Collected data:

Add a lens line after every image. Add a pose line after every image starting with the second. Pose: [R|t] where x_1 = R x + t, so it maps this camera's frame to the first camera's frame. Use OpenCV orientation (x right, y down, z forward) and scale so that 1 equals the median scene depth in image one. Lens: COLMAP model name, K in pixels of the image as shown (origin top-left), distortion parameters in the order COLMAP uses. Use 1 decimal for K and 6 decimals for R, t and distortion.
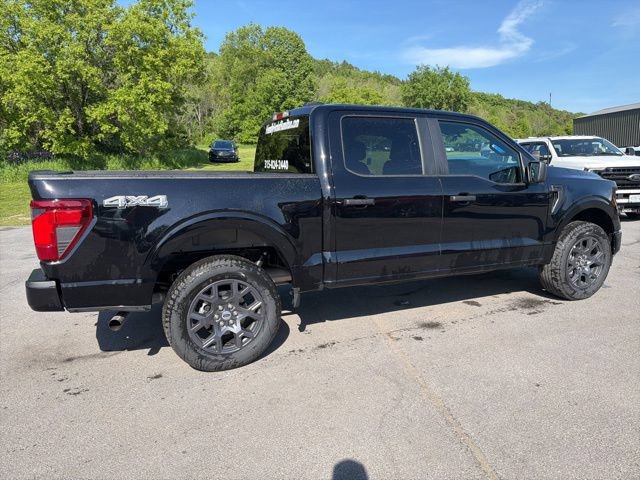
lens RADIAL K [[452.2, 0, 320.5], [0, 452.2, 234.9], [0, 0, 1]] dist [0.067263, -0.095301]
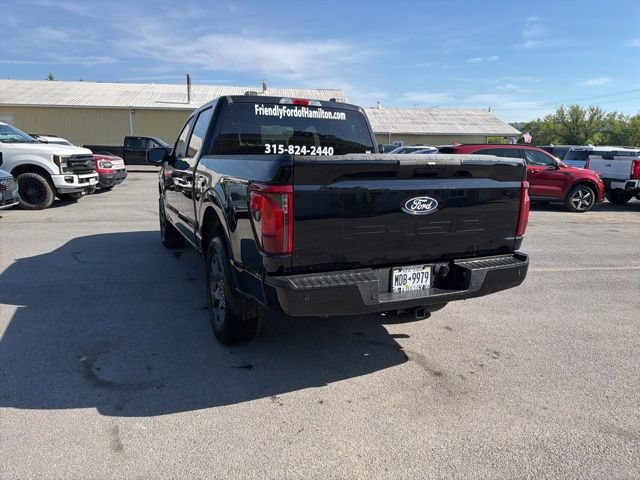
lens RADIAL K [[454.9, 0, 321.3], [0, 454.9, 237.9], [0, 0, 1]] dist [0.042614, -0.062076]
pose [[-0.024392, -0.171627, 0.984860, -0.220281], [0.138429, 0.975083, 0.173351, -0.026119], [-0.990072, 0.140561, -0.000026, 0.190678]]
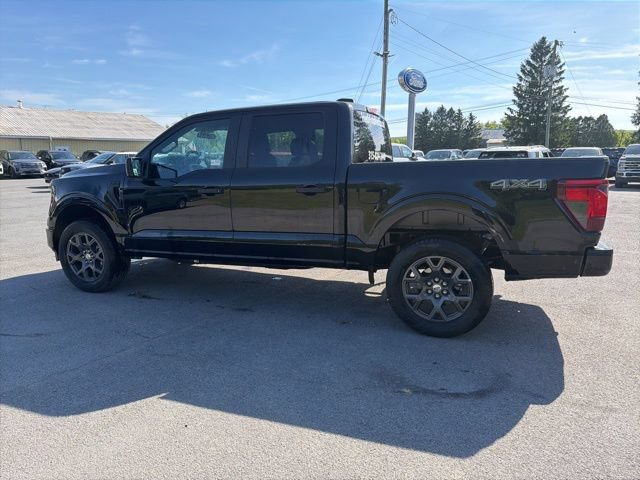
lens RADIAL K [[458.1, 0, 320.0], [0, 458.1, 240.0], [0, 0, 1]] dist [0.009074, -0.014529]
pose [[-0.716526, -0.100969, 0.690214, -0.149230], [0.126412, 0.954291, 0.270830, -0.053526], [-0.686011, 0.281308, -0.671010, 0.364408]]
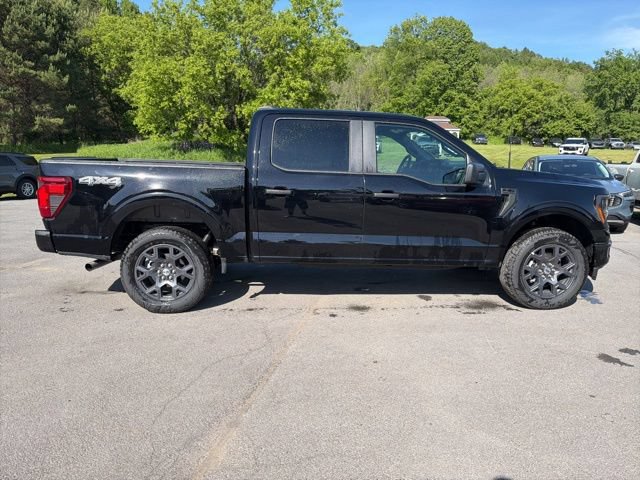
lens RADIAL K [[458.1, 0, 320.0], [0, 458.1, 240.0], [0, 0, 1]] dist [0.009074, -0.014529]
pose [[0.938324, 0.090692, -0.333650, 0.095399], [-0.083120, 0.995855, 0.036932, -0.000017], [0.335616, -0.006921, 0.941973, -0.013868]]
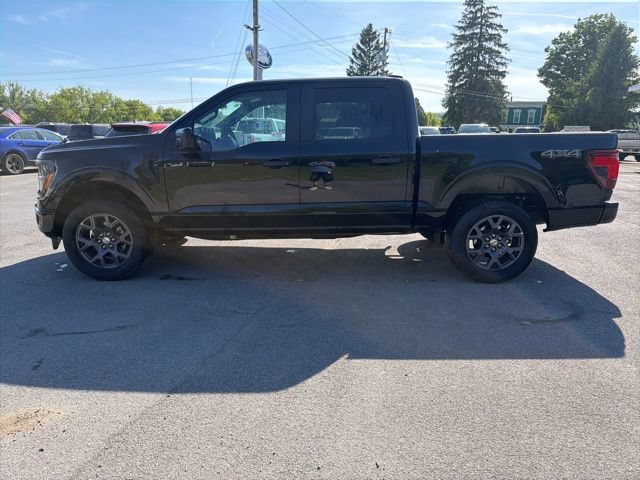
lens RADIAL K [[460.8, 0, 319.8], [0, 460.8, 233.6], [0, 0, 1]] dist [0.005249, -0.007976]
pose [[-0.916081, -0.071751, 0.394522, -0.075651], [0.072971, 0.937605, 0.339958, -0.063159], [-0.394298, 0.340217, -0.853687, 0.427071]]
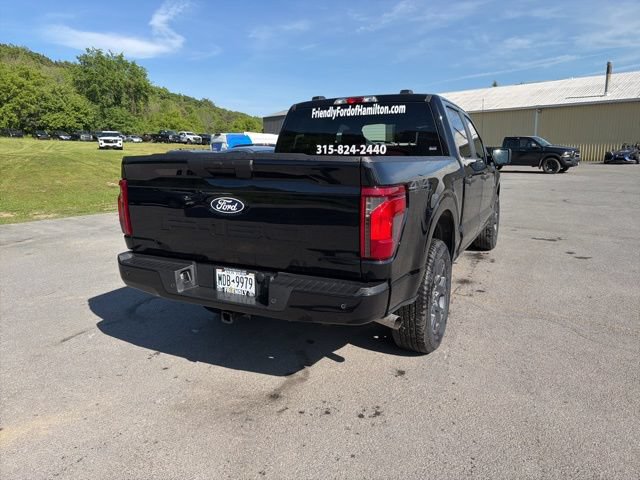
lens RADIAL K [[456.0, 0, 320.1], [0, 456.0, 230.7], [0, 0, 1]] dist [0.032543, -0.050440]
pose [[0.771332, -0.104923, 0.627725, -0.154246], [0.101070, 0.993994, 0.041952, -0.005432], [-0.628357, 0.031085, 0.777304, 0.053037]]
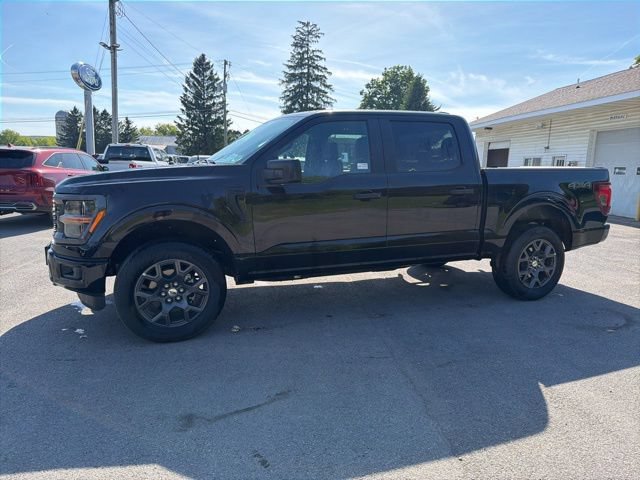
lens RADIAL K [[454.9, 0, 321.3], [0, 454.9, 237.9], [0, 0, 1]] dist [0.042614, -0.062076]
pose [[-0.999441, -0.006213, 0.032853, 0.030793], [0.004114, 0.952269, 0.305234, -0.066598], [-0.033182, 0.305198, -0.951711, 0.440073]]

- _ACTION ITEM_
Transcribe the whole of the data exactly, minus any pictures.

- _EXERCISE SOLUTION_
Add a lens line after every image. Add a pose line after every image starting with the second. Pose: [R|t] where x_1 = R x + t, so it maps this camera's frame to the first camera's frame. Use OpenCV orientation (x right, y down, z forward) and scale so that 1 equals the median scene depth in image one. Lens: COLMAP model name, K in pixels of the image as shown (origin top-left), distortion parameters in the order COLMAP uses. Use 1 decimal for K and 6 decimals for R, t and distortion.
lens RADIAL K [[452.2, 0, 320.5], [0, 452.2, 234.9], [0, 0, 1]] dist [0.067263, -0.095301]
lens RADIAL K [[454.9, 0, 321.3], [0, 454.9, 237.9], [0, 0, 1]] dist [0.042614, -0.062076]
pose [[-0.024392, -0.171627, 0.984860, -0.220281], [0.138429, 0.975083, 0.173351, -0.026119], [-0.990072, 0.140561, -0.000026, 0.190678]]
lens RADIAL K [[458.1, 0, 320.0], [0, 458.1, 240.0], [0, 0, 1]] dist [0.009074, -0.014529]
pose [[-0.716526, -0.100969, 0.690214, -0.149230], [0.126412, 0.954291, 0.270830, -0.053526], [-0.686011, 0.281308, -0.671010, 0.364408]]
lens RADIAL K [[458.1, 0, 320.0], [0, 458.1, 240.0], [0, 0, 1]] dist [0.009074, -0.014529]
pose [[0.938324, 0.090692, -0.333650, 0.095399], [-0.083120, 0.995855, 0.036932, -0.000017], [0.335616, -0.006921, 0.941973, -0.013868]]
lens RADIAL K [[460.8, 0, 319.8], [0, 460.8, 233.6], [0, 0, 1]] dist [0.005249, -0.007976]
pose [[-0.916081, -0.071751, 0.394522, -0.075651], [0.072971, 0.937605, 0.339958, -0.063159], [-0.394298, 0.340217, -0.853687, 0.427071]]
lens RADIAL K [[456.0, 0, 320.1], [0, 456.0, 230.7], [0, 0, 1]] dist [0.032543, -0.050440]
pose [[0.771332, -0.104923, 0.627725, -0.154246], [0.101070, 0.993994, 0.041952, -0.005432], [-0.628357, 0.031085, 0.777304, 0.053037]]
lens RADIAL K [[454.9, 0, 321.3], [0, 454.9, 237.9], [0, 0, 1]] dist [0.042614, -0.062076]
pose [[-0.999441, -0.006213, 0.032853, 0.030793], [0.004114, 0.952269, 0.305234, -0.066598], [-0.033182, 0.305198, -0.951711, 0.440073]]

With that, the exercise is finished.